In July 2025, the Securities and Exchange Board of India (SEBI) took decisive action against Jane Street Group, a global trading firm, for allegedly engaging in large-scale market manipulation within India’s financial markets.

This blog explains the case in clear and simple language, using facts and examples directly drawn from SEBI’s official interim order dated 3rd July 2025.

What is Jane Street?

Jane Street is a global proprietary trading firm founded in 2000, renowned for its expertise in high-frequency and quantitative trading. Headquartered in New York, it operates in major financial markets worldwide, including London, Hong Kong, Singapore, and Amsterdam. The firm uses advanced technology and mathematical models to trade equities, bonds, ETFs, derivatives, and currencies. 

Jane Street employs over 2,600 professionals, many with backgrounds in mathematics, engineering, and computer science. Known for its collaborative culture and innovation, Jane Street is a leading market maker and liquidity provider, shaping modern electronic trading with its sophisticated, technology-driven strategies

What Happened in India?

SEBI found that Jane Street and its related entities engaged in manipulative trading practices in India’s derivatives markets, with a particular focus on the BANKNIFTY and NIFTY indices. These indices represent groups of prominent Indian shares and are widely used in financial contracts.

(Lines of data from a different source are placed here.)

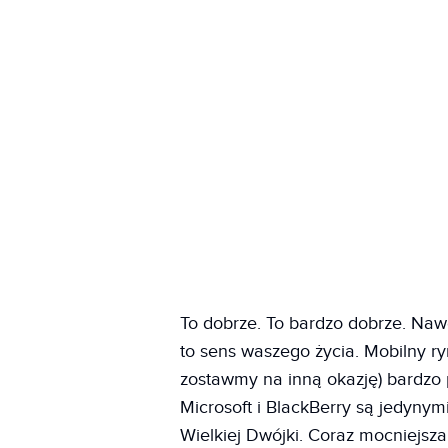
To dobrze. To bardzo dobrze. Naw
to sens waszego życia. Mobilny ry
zostawmy na inną okazję) bardzo 
Microsoft i BlackBerry są jedyny
Wielkiej Dwójki. Coraz mocniejsz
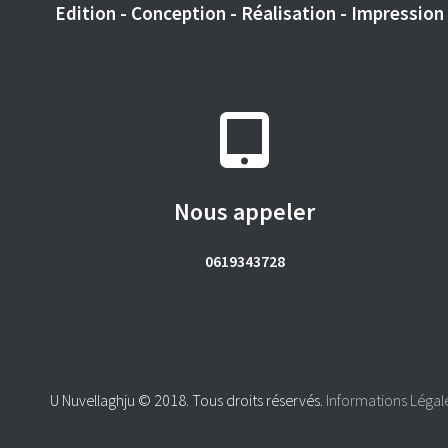
Edition - Conception - Réalisation - Impression -
Nous appeler
0619343728
U Nuvellaghju © 2018. Tous droits réservés.
Informations Légal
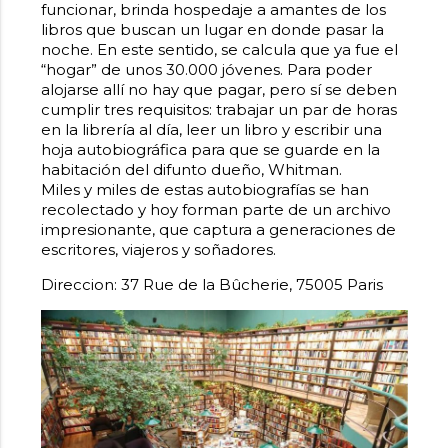
funcionar, brinda hospedaje a amantes de los
libros que buscan un lugar en donde pasar la
noche. En este sentido, se calcula que ya fue el
“hogar” de unos 30.000 jóvenes. Para poder
alojarse allí no hay que pagar, pero sí se deben
cumplir tres requisitos: trabajar un par de horas
en la librería al día, leer un libro y escribir una
hoja autobiográfica para que se guarde en la
habitación del difunto dueño, Whitman.
Miles y miles de estas autobiografías se han
recolectado y hoy forman parte de un archivo
impresionante, que captura a generaciones de
escritores, viajeros y soñadores.
Direccion: 37 Rue de la Bûcherie, 75005 Paris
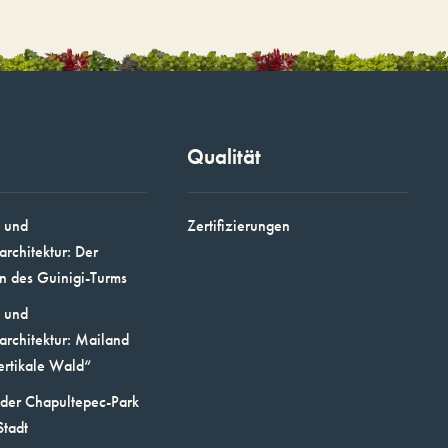
Qualität
 und
Zertifizierungen
architektur: Der
n des Guinigi-Turms
 und
architektur: Mailand
ertikale Wald“
 der Chapultepec-Park
Stadt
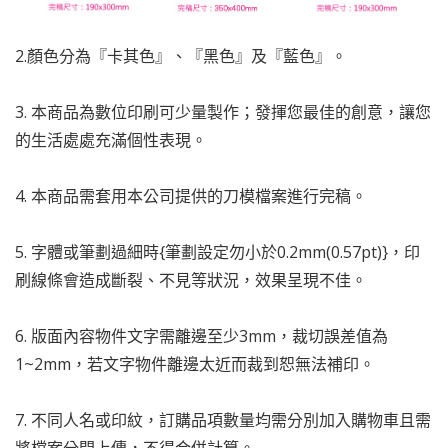
2.顏色分為『卡其色』、『黑色』及『藍色』。
3. 本商品為數位印刷可少量製作；發揮您最佳的創意，讓您
的生活處處充滿個性表現。
4. 本商品需套用本公司提供的刀模檔案進行完稿。
5. 字體或筆劃過細時{筆劃設定勿小於0.2mm(0.57pt)}，印
刷線條會造成斷裂、不見等狀況，效果呈現不佳。
6. 版面內容物件文字需離邊至少3mm，裁切誤差值為
1~2mm，若文字物件離邊太近而裁到恕無法補印。
7.
不同人名或印紋，訂購品項數量均需分別加入購物車且需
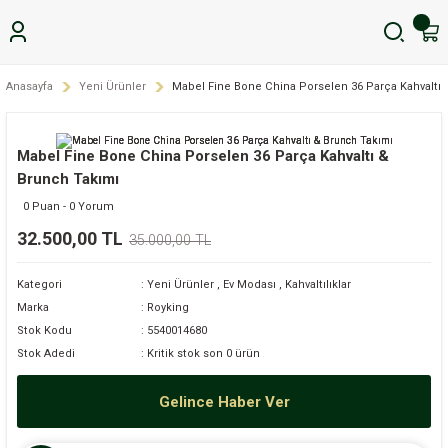
Anasayfa
Yeni Ürünler
Mabel Fine Bone China Porselen 36 Parça Kahvaltı 
Mabel Fine Bone China Porselen 36 Parça Kahvaltı &
Brunch Takımı
0 Puan - 0 Yorum
32.500,00 TL
35.000,00 TL
Kategori
Yeni Ürünler
,
Ev Modası
,
Kahvaltılıklar
Marka
Royking
Stok Kodu
5540014680
Stok Adedi
Kritik stok son 0 ürün
Gelince Haber Ver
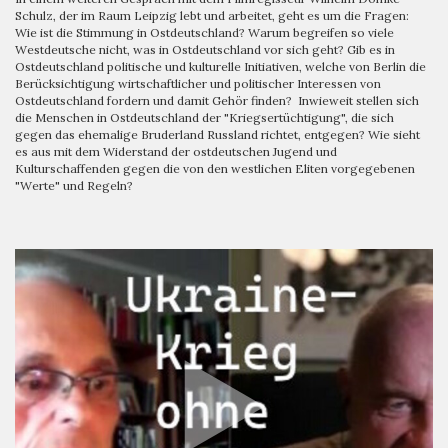
Schulz, der im Raum Leipzig lebt und arbeitet, geht es um die Fragen:
Wie ist die Stimmung in Ostdeutschland? Warum begreifen so viele
Westdeutsche nicht, was in Ostdeutschland vor sich geht? Gib es in
Ostdeutschland politische und kulturelle Initiativen, welche von Berlin die
Berücksichtigung wirtschaftlicher und politischer Interessen von
Ostdeutschland fordern und damit Gehör finden? Inwieweit stellen sich
die Menschen in Ostdeutschland der "Kriegsertüchtigung", die sich
gegen das ehemalige Bruderland Russland richtet, entgegen? Wie sieht
es aus mit dem Widerstand der ostdeutschen Jugend und
Kulturschaffenden gegen die von den westlichen Eliten vorgegebenen
"Werte" und Regeln?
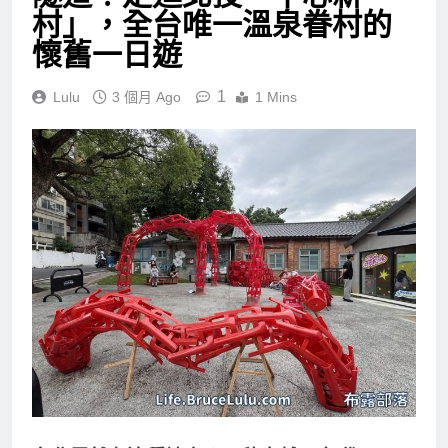
隧道！走進北投「中心新
村」，全台唯一溫泉眷村的
懷舊一日遊
1
Lulu
3 個月 Ago
1 Mins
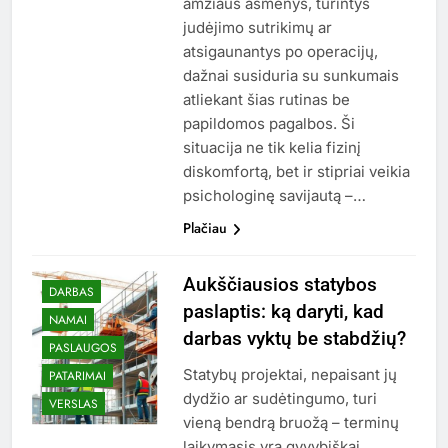
amžiaus asmenys, turintys
judėjimo sutrikimų ar
atsigaunantys po operacijų,
dažnai susiduria su sunkumais
atliekant šias rutinas be
papildomos pagalbos. Ši
situacija ne tik kelia fizinį
diskomfortą, bet ir stipriai veikia
psichologinę savijautą –…
Plačiau
Aukščiausios statybos
DARBAS
paslaptis: ką daryti, kad
NAMAI
darbas vyktų be stabdžių?
PASLAUGOS
Statybų projektai, nepaisant jų
PATARIMAI
dydžio ar sudėtingumo, turi
VERSLAS
vieną bendrą bruožą – terminų
laikymasis yra gyvybiškai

The Manipulative Strategies Explained

SEBI identified two main strategies employed by Jane Street:

1. Intraday Index Manipulation

Jane Street would aggressively purchase large quantities of BANKNIFTY constituent shares and futures early in the trading day, artificially driving prices upwards.

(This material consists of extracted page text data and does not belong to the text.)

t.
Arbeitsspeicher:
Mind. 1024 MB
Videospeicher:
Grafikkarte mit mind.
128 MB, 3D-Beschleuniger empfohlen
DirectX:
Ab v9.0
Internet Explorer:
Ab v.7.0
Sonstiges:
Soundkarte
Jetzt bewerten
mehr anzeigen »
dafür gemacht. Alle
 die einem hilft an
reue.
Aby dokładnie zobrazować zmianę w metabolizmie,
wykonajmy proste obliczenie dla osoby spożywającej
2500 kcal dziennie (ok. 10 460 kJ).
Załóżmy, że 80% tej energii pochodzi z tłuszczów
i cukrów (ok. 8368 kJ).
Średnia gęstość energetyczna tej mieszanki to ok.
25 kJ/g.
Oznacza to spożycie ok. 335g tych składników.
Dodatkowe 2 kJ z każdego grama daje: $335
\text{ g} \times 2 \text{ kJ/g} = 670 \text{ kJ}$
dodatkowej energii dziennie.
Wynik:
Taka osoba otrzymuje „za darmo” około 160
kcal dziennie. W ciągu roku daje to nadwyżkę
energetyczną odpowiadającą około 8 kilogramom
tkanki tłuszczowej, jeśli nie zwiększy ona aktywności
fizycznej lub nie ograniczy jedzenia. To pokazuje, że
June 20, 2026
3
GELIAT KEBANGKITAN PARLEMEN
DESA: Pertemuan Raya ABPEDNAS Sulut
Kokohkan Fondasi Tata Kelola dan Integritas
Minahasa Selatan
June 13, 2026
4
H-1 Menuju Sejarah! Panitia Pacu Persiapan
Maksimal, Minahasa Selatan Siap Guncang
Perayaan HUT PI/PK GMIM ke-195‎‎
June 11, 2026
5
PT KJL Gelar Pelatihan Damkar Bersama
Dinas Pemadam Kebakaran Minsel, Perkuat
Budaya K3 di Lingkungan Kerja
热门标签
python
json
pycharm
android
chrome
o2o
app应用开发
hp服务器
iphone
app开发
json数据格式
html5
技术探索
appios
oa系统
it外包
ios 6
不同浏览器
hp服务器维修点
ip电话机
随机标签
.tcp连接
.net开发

Simultaneously, they would take substantial bearish positions in BANKNIFTY index options (effectively betting that the index would fall).

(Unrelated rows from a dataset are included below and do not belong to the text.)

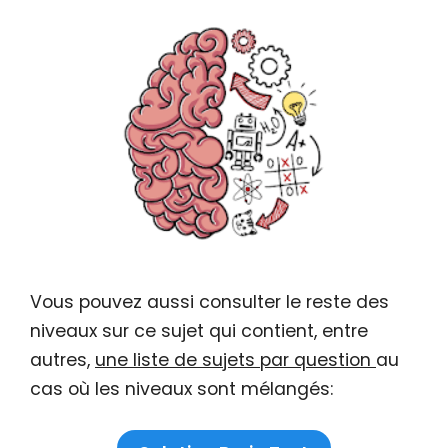
Vous pouvez aussi consulter le reste des
niveaux sur ce sujet qui contient, entre
autres,
une liste de sujets par question
au
cas où les niveaux sont mélangés:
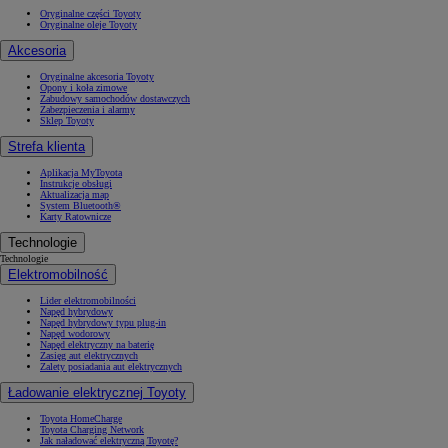
Oryginalne części Toyoty
Oryginalne oleje Toyoty
Akcesoria
Oryginalne akcesoria Toyoty
Opony i koła zimowe
Zabudowy samochodów dostawczych
Zabezpieczenia i alarmy
Sklep Toyoty
Strefa klienta
Aplikacja MyToyota
Instrukcje obsługi
Aktualizacja map
System Bluetooth®
Karty Ratownicze
Technologie
Technologie
Elektromobilność
Lider elektromobilności
Napęd hybrydowy
Napęd hybrydowy typu plug-in
Napęd wodorowy
Napęd elektryczny na baterię
Zasięg aut elektrycznych
Zalety posiadania aut elektrycznych
Ładowanie elektrycznej Toyoty
Toyota HomeCharge
Toyota Charging Network
Jak naładować elektryczną Toyotę?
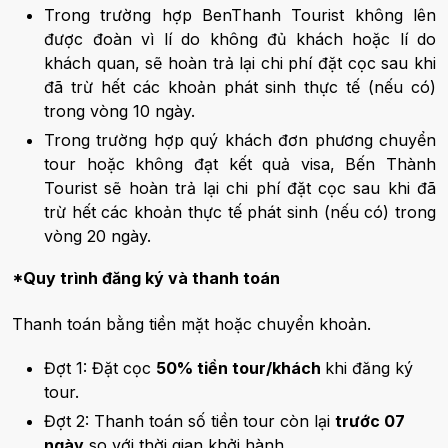
Trong trường hợp BenThanh Tourist không lên
được đoàn vì lí do không đủ khách hoặc lí do
khách quan, sẽ hoàn trả lại chi phí đặt cọc sau khi
đã trừ hết các khoản phát sinh thực tế (nếu có)
trong vòng 10 ngày.
Trong trường hợp quý khách đơn phương chuyển
tour hoặc không đạt kết quả visa, Bến Thành
Tourist sẽ hoàn trả lại chi phí đặt cọc sau khi đã
trừ hết các khoản thực tế phát sinh (nếu có) trong
vòng 20 ngày.
*Quy trình đăng ký và thanh toán
Thanh toán bằng tiền mặt hoặc chuyển khoản.
Đợt 1: Đặt cọc
50% tiền tour/khách
khi đăng ký
tour.
Đợt 2: Thanh toán số tiền tour còn lại
trước 07
ngày
so với thời gian khởi hành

Later in the day, they would sell off the shares and futures just as aggressively, causing prices to decline.

This pattern allowed them to generate significant profits from their options positions, as the price movements they orchestrated increased the value of those options.

Example:

On 17th January 2024, Jane Street purchased over ₹4,370 crore worth of BANKNIFTY shares and futures in the morning, then reversed and sold these positions later in the day. This sequence enabled them to earn a profit of ₹734.93 crore in BANKNIFTY options that day, despite incurring losses on the share trades themselves.

2. Extended Marking the Close

On certain expiry days, Jane Street placed large buy or sell orders during the final hour of trading, deliberately influencing the closing price of the index.

This was done to benefit their sizeable existing options positions.

For example:

  • On 10th July 2024, they drove the BANKNIFTY index down near the close to profit from bearish options.
  • On 15th May 2025, they pushed the NIFTY index up at the close to profit from bullish options.

Why is This a Problem?

Jane Street’s trading strategies are a serious problem because they undermine the very foundation of fair and transparent markets. By aggressively buying and selling large volumes of stocks and futures to influence index prices, Jane Street created artificial price movements that did not reflect genuine supply and demand.

This misled retail investors and other market participants, who often suffered losses by trading at distorted prices. When sophisticated firms can manipulate prices, it erodes trust in the market’s integrity and discourages ordinary investors from participating. With India’s derivatives market being the largest in the world, ensuring fairness and transparency is crucial. SEBI’s action highlights the urgent need for stronger oversight to protect investors and uphold confidence in the financial system

The scale of Profits and Losses

Jane Street earned over ₹36,500 crore in profits from Indian markets between January 2023 and March 2025, primarily from index options.

They incurred losses in cash and futures markets, which SEBI concluded were an integral part of their manipulative scheme.

SEBI identified total unlawful gains exceeding ₹4,843 crore, which have been ordered to be impounded.

SEBI’s Actions

SEBI has:

  • Banned Jane Street and its entities from trading in Indian securities markets.
  • Frozen all related bank and demat accounts.
  • Issued a detailed interim order outlining the manipulative patterns and supporting evidence.
  • Directed stock exchanges to closely monitor Jane Street’s activities to prevent any further manipulation.

What Can Investors Learn?

  • Market manipulation can occur even in large, liquid markets.
  • Regulators remain vigilant and take strong action to protect market integrity and investors.
  • Retail investors should be especially cautious around derivatives expiry days when such manipulation is more likely.

Conclusion

The Jane Street case is a landmark example of how sophisticated trading strategies can be misused to manipulate markets. SEBI’s strong action sends a clear message: market fairness and investor protection are paramount priorities. Understanding this case helps investors appreciate the importance of regulation and vigilance in financial markets.

This blog is based entirely on the Securities and Exchange Board of India’s interim order dated 3rd July 2025 and is an original summary of the case with no content copied from external sources.